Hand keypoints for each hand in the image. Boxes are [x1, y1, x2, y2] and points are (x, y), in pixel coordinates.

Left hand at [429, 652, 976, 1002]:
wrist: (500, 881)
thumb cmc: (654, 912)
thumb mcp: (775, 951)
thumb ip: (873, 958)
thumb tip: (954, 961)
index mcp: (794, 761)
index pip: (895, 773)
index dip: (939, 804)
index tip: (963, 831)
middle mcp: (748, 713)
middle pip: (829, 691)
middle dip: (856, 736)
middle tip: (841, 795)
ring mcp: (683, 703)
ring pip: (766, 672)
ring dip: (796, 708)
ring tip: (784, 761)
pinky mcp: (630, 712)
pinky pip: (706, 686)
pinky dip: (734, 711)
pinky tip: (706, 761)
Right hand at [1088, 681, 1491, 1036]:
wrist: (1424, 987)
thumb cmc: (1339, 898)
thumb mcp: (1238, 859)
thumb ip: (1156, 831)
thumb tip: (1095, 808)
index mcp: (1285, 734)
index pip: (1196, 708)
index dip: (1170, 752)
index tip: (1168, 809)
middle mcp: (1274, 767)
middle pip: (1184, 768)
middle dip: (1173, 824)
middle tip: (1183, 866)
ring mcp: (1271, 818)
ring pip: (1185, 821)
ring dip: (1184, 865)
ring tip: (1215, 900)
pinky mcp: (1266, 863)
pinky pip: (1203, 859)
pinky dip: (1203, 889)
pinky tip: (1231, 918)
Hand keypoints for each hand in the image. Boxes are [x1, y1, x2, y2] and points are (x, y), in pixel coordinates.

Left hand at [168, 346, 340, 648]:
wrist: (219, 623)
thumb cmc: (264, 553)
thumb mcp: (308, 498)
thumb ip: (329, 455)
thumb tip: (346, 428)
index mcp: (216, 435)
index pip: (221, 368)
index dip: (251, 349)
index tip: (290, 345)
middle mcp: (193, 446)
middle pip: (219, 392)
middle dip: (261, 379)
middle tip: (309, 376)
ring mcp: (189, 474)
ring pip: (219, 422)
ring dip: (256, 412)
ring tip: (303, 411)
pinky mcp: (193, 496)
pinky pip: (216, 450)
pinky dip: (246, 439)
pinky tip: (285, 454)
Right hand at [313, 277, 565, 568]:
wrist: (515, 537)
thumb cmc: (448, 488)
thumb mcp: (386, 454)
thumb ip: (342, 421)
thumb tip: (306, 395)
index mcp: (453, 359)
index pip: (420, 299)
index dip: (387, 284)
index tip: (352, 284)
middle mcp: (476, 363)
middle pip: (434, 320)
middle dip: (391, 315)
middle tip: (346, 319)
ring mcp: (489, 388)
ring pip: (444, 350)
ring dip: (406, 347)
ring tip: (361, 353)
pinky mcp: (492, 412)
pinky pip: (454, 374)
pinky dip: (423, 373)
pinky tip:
***
Repeat the material word for word from its opening line up to and including the line containing "thumb ip: (873, 958)".

Hand keypoints for each hand in the image. Boxes are [x1, y1, x2, y2] and points are (x, y), in pixel coordinates.

Left hand at [429, 652, 976, 1002]:
wrist: (500, 881)
thumb cmc: (654, 912)
thumb mcp: (775, 951)
thumb ip: (873, 958)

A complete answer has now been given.